- Assignment: Return a copy of every line in the records that includes the word "LEARNING".

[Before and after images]
BEGIN

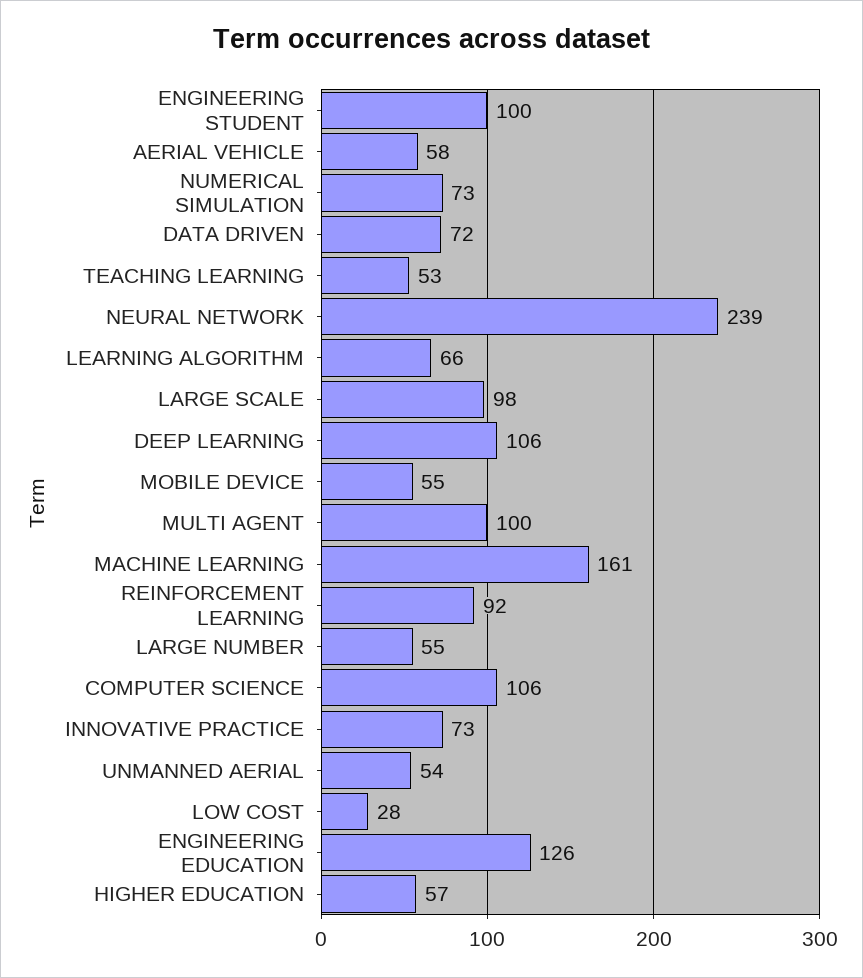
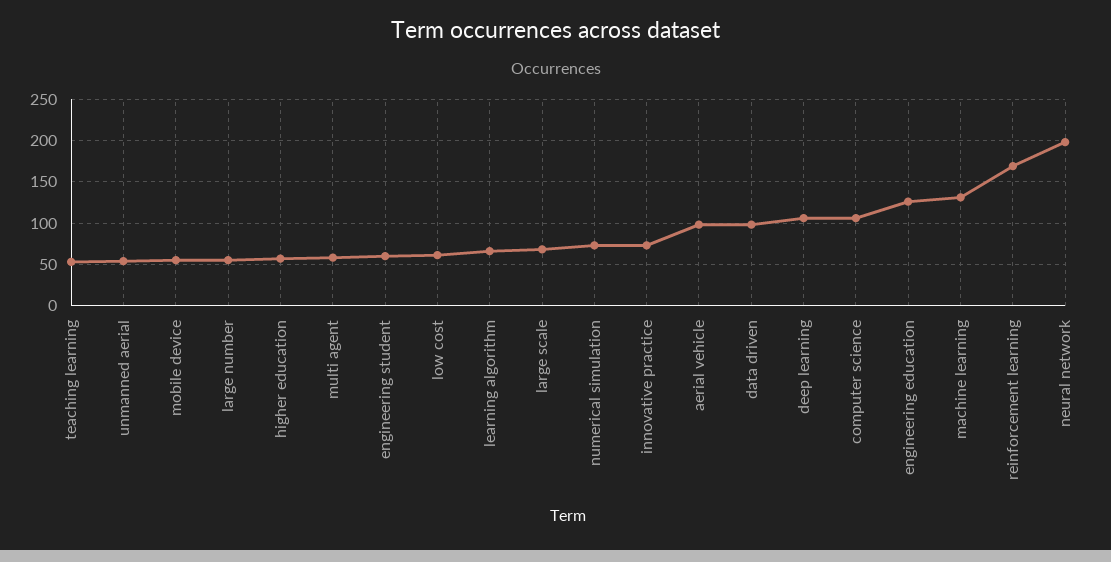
ENGINEERING STUDENT: 100 -> 60
AERIAL VEHICLE: 58 -> 100
DATA DRIVEN: 72 -> 100
NEURAL NETWORK: 239 -> 200
LARGE SCALE: 98 -> 70
MULTI AGENT: 100 -> 60
MACHINE LEARNING: 161 -> 130
REINFORCEMENT LEARNING: 92 -> 170
LOW COST: 28 -> 60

END

- Written response:
MACHINE LEARNING: 161 -> 130
REINFORCEMENT LEARNING: 92 -> 170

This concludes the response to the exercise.